__TEXT SHOWN__.
------------

Teaching Science through experiments
In this term’s CLIL Corner, Jane Kirsch shares the plan she and fellow teacher Roser Nebot devised for their practical Science course for 2nd ESO students at IES Manuel Blancafort in La Garriga, Barcelona.
One of the biggest challenges facing Science teachers in Secondary schools is how to teach the relatively complex subjects of Physics and Chemistry (difficult enough in the students’ first language) to students with elementary or pre-intermediate levels of English.
With this in mind Roser Nebot and I developed a practical Science course for our 2nd ESO students, which takes the emphasis away from teacher-led explanations and involves students in their own learning. In these classes language remains an important tool in the transmission of scientific knowledge. However it is used in conjunction with other, more visual, ways of conveying knowledge.
In this article we suggest five ways to help students learn scientific language and concepts in English.
1. Use realia and drawings to pre-teach the vocabulary for experiments
Before starting a practical activity with students it is a good idea to elicit the materials they need by asking them to point them out or hold them up. Concept-check questions can also be asked to double-check understanding, eg ‘Where we do we keep cold water?’ ‘In the fridge.’ It is also useful to have a list of materials in front of students on a worksheet and to encourage them to draw pictures of the materials to help them remember.
2. Ask students to draw what they see during experiments before getting them to put what they are observing into words
In this experiment students put some drops of colouring into a beaker of cold water and a beaker of hot water.

------------

__GIVEN INFORMATION__.
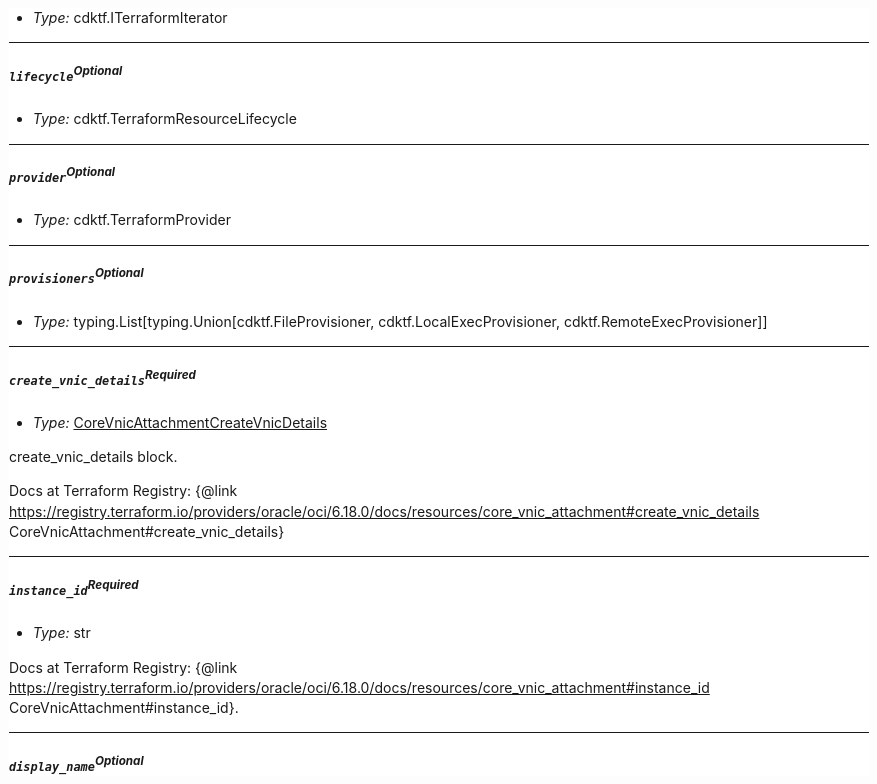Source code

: - *Type:* cdktf.ITerraformIterator

---

##### `lifecycle`<sup>Optional</sup> <a name="lifecycle" id="rhizo-co-terraform-provider-oci.coreVnicAttachment.CoreVnicAttachment.Initializer.parameter.lifecycle"></a>

- *Type:* cdktf.TerraformResourceLifecycle

---

##### `provider`<sup>Optional</sup> <a name="provider" id="rhizo-co-terraform-provider-oci.coreVnicAttachment.CoreVnicAttachment.Initializer.parameter.provider"></a>

- *Type:* cdktf.TerraformProvider

---

##### `provisioners`<sup>Optional</sup> <a name="provisioners" id="rhizo-co-terraform-provider-oci.coreVnicAttachment.CoreVnicAttachment.Initializer.parameter.provisioners"></a>

- *Type:* typing.List[typing.Union[cdktf.FileProvisioner, cdktf.LocalExecProvisioner, cdktf.RemoteExecProvisioner]]

---

##### `create_vnic_details`<sup>Required</sup> <a name="create_vnic_details" id="rhizo-co-terraform-provider-oci.coreVnicAttachment.CoreVnicAttachment.Initializer.parameter.createVnicDetails"></a>

- *Type:* <a href="#rhizo-co-terraform-provider-oci.coreVnicAttachment.CoreVnicAttachmentCreateVnicDetails">CoreVnicAttachmentCreateVnicDetails</a>

create_vnic_details block.

Docs at Terraform Registry: {@link https://registry.terraform.io/providers/oracle/oci/6.18.0/docs/resources/core_vnic_attachment#create_vnic_details CoreVnicAttachment#create_vnic_details}

---

##### `instance_id`<sup>Required</sup> <a name="instance_id" id="rhizo-co-terraform-provider-oci.coreVnicAttachment.CoreVnicAttachment.Initializer.parameter.instanceId"></a>

- *Type:* str

Docs at Terraform Registry: {@link https://registry.terraform.io/providers/oracle/oci/6.18.0/docs/resources/core_vnic_attachment#instance_id CoreVnicAttachment#instance_id}.

---

##### `display_name`<sup>Optional</sup> <a name="display_name" id="rhizo-co-terraform-provider-oci.coreVnicAttachment.CoreVnicAttachment.Initializer.parameter.displayName"></a>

------------

__THINGS TO DO__.
[1] Answer these questions using the article on teaching Science through experiments:
(a) For which students and school was the practical Science course developed?
(b) How many ways to help students learn scientific language and concepts in English does the article suggest?
(c) In the experiment described, where do students put the drops of colouring?
[2] Duplicate the passage of the article on teaching Science through experiments from "Teaching Science through" up to and including "La Garriga, Barcelona.".
The entries bear no relation to the article on teaching Science through experiments.

__ANSWERS IN ORDER__.
[1]
(a) It was developed for 2nd ESO students at IES Manuel Blancafort in La Garriga, Barcelona.
(b) It suggests five ways.
(c) They put the drops into a beaker of cold water and a beaker of hot water.

[2]
Teaching Science through experiments
In this term’s CLIL Corner, Jane Kirsch shares the plan she and fellow teacher Roser Nebot devised for their practical Science course for 2nd ESO students at IES Manuel Blancafort in La Garriga, Barcelona.